Figure 4.

Aorta intima resident macrophages (Mac^AIR) maintain independent of circulating progenitors and proliferate within the tissue.

(A) Parabiosis was performed to surgically link the microvasculature of CX3CR1^gfp/+ reporter mice with C57BL/6 for 2 weeks, then sacrificed and assessed for transfer of cells between animals. Whole-mount immunostaining of MHC II (red) shows no cross-over of GFP⁺ cells between parabionts. (B) Blood analysis of 2-week parabiotic pairs shows donor/host ratios for monocytes. (C) Parabiosis was performed surgically linking the microvasculature of (cre-negative) Rosa26-mTmG reporter mice (all cells Tomato⁺) with C57BL/6 for 5 months, then sacrificed and assessed for cellular turn over. Whole mount confocal imaging of MHCII (green) identified resident macrophages and rare Tomato⁺ (red) cells were observed. (D) Aorta from C57BL/6 mice were stained for Ki67 (white) and MHC II (red) expression, imaged by confocal microscopy, and counted for the frequency of Ki67⁺ cells within the Mac^AIR population in the intima. (E) CX3CR1^creER Rosa26-lsl-Confetti mice were pulsed with tamoxifen to induce recombination of stochastic fluorescent reporter alleles.

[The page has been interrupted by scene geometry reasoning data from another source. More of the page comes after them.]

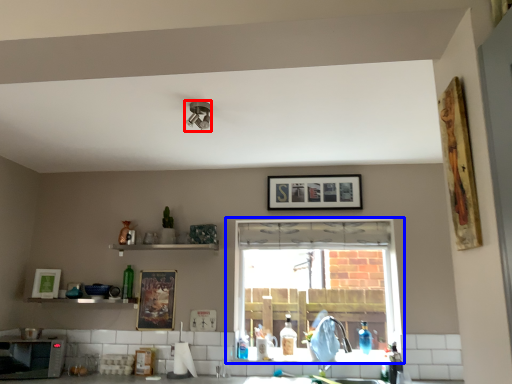
Question: Which object appears farthest to the camera in this image, light fixture (highlighted by a red box) or window (highlighted by a blue box)?

Choices:
 (A) light fixture
 (B) window

Answer: (B)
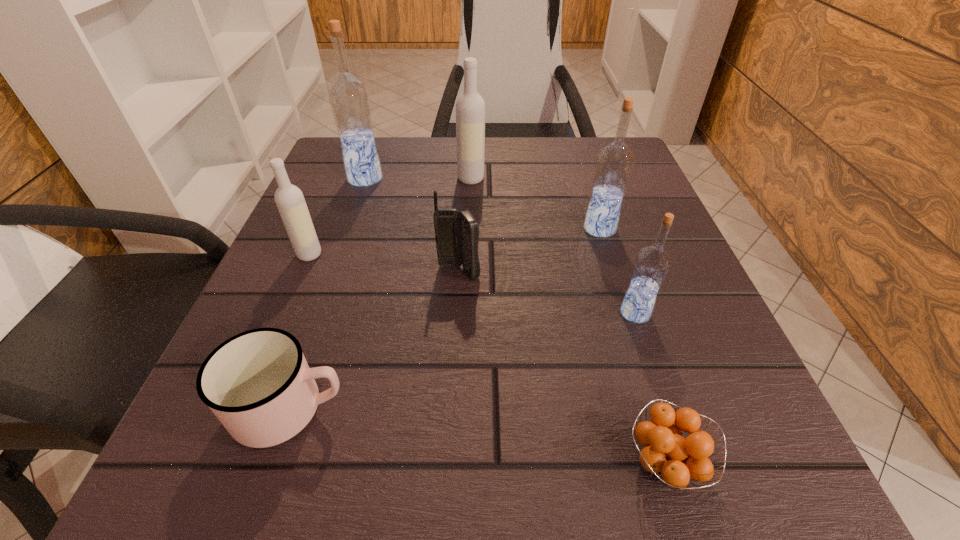
At what (x,y) coordinates should I click in order to perform the action: click on free region located on the side of the second shortest object with the handle. Please return your answer as a coordinate pair (x, y). Looking at the image, I should click on (606, 408).

Identify the location of vacant space located 0.320m on the left of the orange orange fruit. click(x=340, y=463).

Where is `mug that is at the near edge`? Image resolution: width=960 pixels, height=540 pixels. mug that is at the near edge is located at coordinates (258, 384).

The width and height of the screenshot is (960, 540). What are the coordinates of `orange fruit that is at the near edge` in the screenshot? It's located at (673, 459).

At what (x,y) coordinates should I click in order to perform the action: click on mug at the left edge. Please return your answer as a coordinate pair (x, y). Image resolution: width=960 pixels, height=540 pixels. Looking at the image, I should click on (258, 384).

At what (x,y) coordinates should I click in order to perform the action: click on orange fruit that is at the right edge. Please return your answer as a coordinate pair (x, y). This screenshot has height=540, width=960. Looking at the image, I should click on (673, 459).

At what (x,y) coordinates should I click in order to perform the action: click on object positioned at the far left corner. Please return your answer as a coordinate pair (x, y). Looking at the image, I should click on (349, 99).

You are a GUI agent. You are given a task and a screenshot of the screen. Output one action in this format:
    pyautogui.click(x=<x>, y=<y>)
    Task: Click on the object present at the near left corner
    The height and width of the screenshot is (540, 960).
    Given the screenshot: What is the action you would take?
    pyautogui.click(x=258, y=384)

Where is `object situated at the near right corner`? object situated at the near right corner is located at coordinates (673, 459).

Image resolution: width=960 pixels, height=540 pixels. In order to click on vacant area at the far edge of the desktop in this screenshot , I will do `click(532, 179)`.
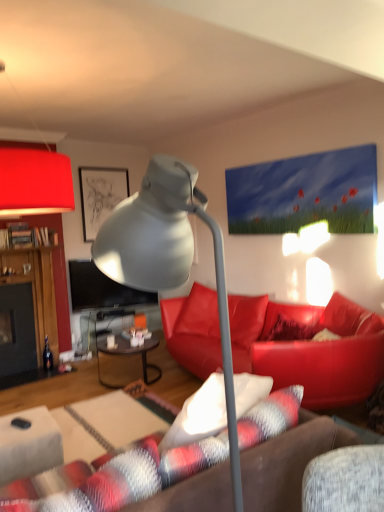
Question: In the image, is black glass table at center, acting as the first table starting from the back, on the left side or the right side of matte black picture frame at upper left?

Choices:
 (A) left
 (B) right

Answer: (B)

Question: Considering the positions of black glass table at center, acting as the first table starting from the back, and matte black picture frame at upper left in the image, is black glass table at center, acting as the first table starting from the back, wider or thinner than matte black picture frame at upper left?

Choices:
 (A) thin
 (B) wide

Answer: (B)

Question: Which object is the farthest from the black rubberized corded phone at lower left?

Choices:
 (A) matte black picture frame at upper left
 (B) matte red lampshade at upper left, marked as the 1th lamp in a left-to-right arrangement
 (C) matte gray lamp at center, acting as the 1th lamp starting from the right
 (D) white fabric table at lower left, which is the first table in front-to-back order
 (E) leather couch at center

Answer: (A)

Question: Which of these objects is positioned farthest from the black rubberized corded phone at lower left?

Choices:
 (A) leather couch at center
 (B) black glass table at center, the 2th table from the front
 (C) matte black picture frame at upper left
 (D) white fabric table at lower left, which is the first table in front-to-back order
 (E) matte red lampshade at upper left, the 1th lamp viewed from the top

Answer: (C)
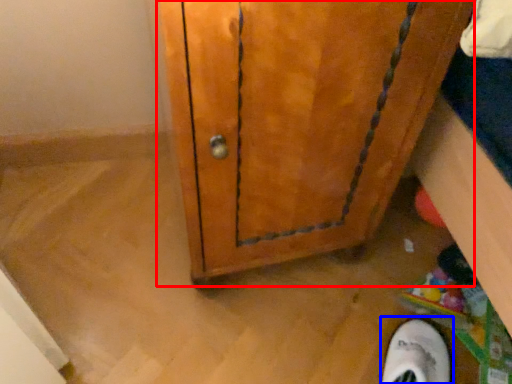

Mice were left on chow diet for 4 weeks, then assessed by confocal imaging for clustering of cells of similar color to represent cellular proliferation within the tissue. Data are representative of (A) n=9 from three independent experiments, (B) representative of n=6 pairs from three independent experiments, (C) n=5 mice from two independent experiments, (D) n=4 mice across two independent experiments, and (E) n=3 from independent experiments. Error bars on graphs are presented as SEM.